Michael Phillis's picture

Thank you for the comment! This opening is from the prologue of the story, which is set 100 years in the past. Chapter 1 begins in present day and involves a group of teens dealing with the events that begin here. They are the "Danger Club" from the title ;)

Nice, action packed opening. I would definitely want to read on.

The first sentence is an attention grabber, but I had a hard time understanding what a horse's scream sounds like and how it differs from whinnying (spelling might be wrong). I also have to agree with the previous commenters about "Then" and the last sentence.

Michael Phillis's picture

Thank you for the feedback, Steven!

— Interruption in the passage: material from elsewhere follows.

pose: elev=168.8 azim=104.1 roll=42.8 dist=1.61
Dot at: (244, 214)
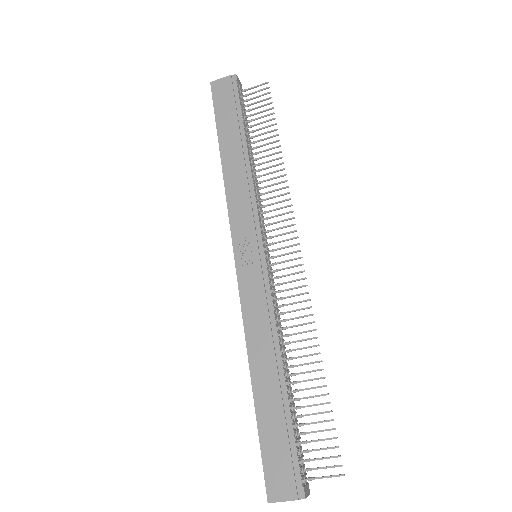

I appreciate your comments and I've gotten similar feedback from other folks about using the word "screaming" in relation to horses. I chose to keep it because it grabs attention, but later in the chapter I provide more description of the actual sound.

Hi Michael -
You have such a beautiful talent! I love how you put us right into the action of the story. I have a MINOR suggestion: remove Then in "Then a sudden flash of lightning sliced through the sky and cut twisted figures out of the surrounding shadows." I feel like the word then gives us an unnecessary pause...xoxoxo

Michael Phillis's picture

Thank you so much for the comment! I really appreciate the feedback and suggestion.